Krankenhaus statt Nationalmannschafts-Debüt, Bangen statt Sicherheit - der extra vor Olympia eingebürgerte NBA-Star Chris Kaman ist fünf Tage vor Beginn der Peking-Qualifikation der deutschen Basketballer immer noch eine unkalkulierbare Größe.

"Langsam wird es Zeit, dass er ans Spielen kommt", sagte selbst Bundestrainer Dirk Bauermann nach der 86:91 (33:40)-Niederlage von Dirk Nowitzki und Co. gegen Kanada in Hamburg.

"Wir stehen unter erheblichem Zeitdruck", sagte DBB-Sportdirektor Wolfgang Brenscheidt Sport1.de.

Am Tag des vorletzten Testspiels vor dem olympischen Quali-Turnier in Athen (14. bis 20. Juli) warteten die Deutschen vergeblich auf die Freigabe des Center der Los Angeles Clippers.
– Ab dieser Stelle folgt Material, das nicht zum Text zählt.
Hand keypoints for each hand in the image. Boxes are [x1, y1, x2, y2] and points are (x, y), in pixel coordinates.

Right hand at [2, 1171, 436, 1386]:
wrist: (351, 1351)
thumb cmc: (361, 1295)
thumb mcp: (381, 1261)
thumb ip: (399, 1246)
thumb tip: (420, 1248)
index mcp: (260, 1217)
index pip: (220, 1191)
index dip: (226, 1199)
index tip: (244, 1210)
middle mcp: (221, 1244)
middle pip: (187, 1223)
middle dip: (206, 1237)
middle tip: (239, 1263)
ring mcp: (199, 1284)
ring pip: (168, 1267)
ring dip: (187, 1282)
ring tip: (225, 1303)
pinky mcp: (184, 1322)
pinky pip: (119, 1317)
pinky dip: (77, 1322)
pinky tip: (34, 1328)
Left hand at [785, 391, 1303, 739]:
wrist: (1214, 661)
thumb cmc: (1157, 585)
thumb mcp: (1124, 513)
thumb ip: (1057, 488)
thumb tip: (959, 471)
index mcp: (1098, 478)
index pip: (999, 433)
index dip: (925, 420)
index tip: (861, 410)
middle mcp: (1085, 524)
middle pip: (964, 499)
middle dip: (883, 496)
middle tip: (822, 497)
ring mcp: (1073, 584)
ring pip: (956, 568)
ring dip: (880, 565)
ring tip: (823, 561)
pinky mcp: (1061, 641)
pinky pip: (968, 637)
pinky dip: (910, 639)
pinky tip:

Die NBA prüft das Standard-Versicherungspaket für den 26-Jährigen noch.

Kaman womöglich ohne Generalprobe

Kaman landete zwar aus Kalifornien kommend in der Hansestadt, absolvierte auch ein leichtes Training.

Doch statt erstmals für Deutschland aufzulaufen, ließ er sich nach der ersten Hälfte in ein Hamburger Krankenhaus chauffieren, um auf Geheiß seines Arbeitgebers noch einmal eine Kernspintomographie seines mehrere Monate lang lädierten Sprunggelenks durchführen zu lassen.

"Chris selbst war am meisten betroffen", berichtete Brenscheidt. "Er war dermaßen enttäuscht?" Auch das Mitwirken Kamans bei der Generalprobe des deutschen Teams am Freitag (20.15 Uhr) in Mannheim gegen Kanada ist noch fraglich.

Verzögerung wegen Nationalfeiertag

"Wir hoffen und bangen", meinte Brenscheidt, der in der vergangenen Woche persönlich in L.A. den Vorgang vorangetrieben hatte.

"Wir konnten erst nach Kamans Einbürgerung agieren", erläuterte der Sportdirektor. "Und durch den Unabhängigkeitstag in den USA sind wir aufgehalten worden."

Das Geld sei längst bei der NBA hinterlegt, doch es handele sich um eine deutlich niedrigere Summe als bisher angenommen oder für Nowitzki gezahlt.

Police gilt für alle FIBA-Wettbewerbe

"Es geht um knapp 20.000 Euro, die auch die Olympischen Spiele abdecken würden". Hat der Spieler keine komplizierte Verletzungsgeschichte, gelte der gleiche Vertrag mit der NBA, der alle offiziellen Wettbewerbe des Weltverbands Fiba in einem Jahres abdeckt.

Bei Ronny Turiaf, Zydrunas Ilgauskas, Jorge Garbajosa oder dem wiederholt am rechten Sprunggelenk lädierten Nowitzki hätten die Klubs jedoch eine Ausschlussregelung erwirkt.

In diesen Fällen müssten die Nationalverbände zwar keine Dokumente an die NBA schicken, dafür kostet die Police zumeist viel mehr.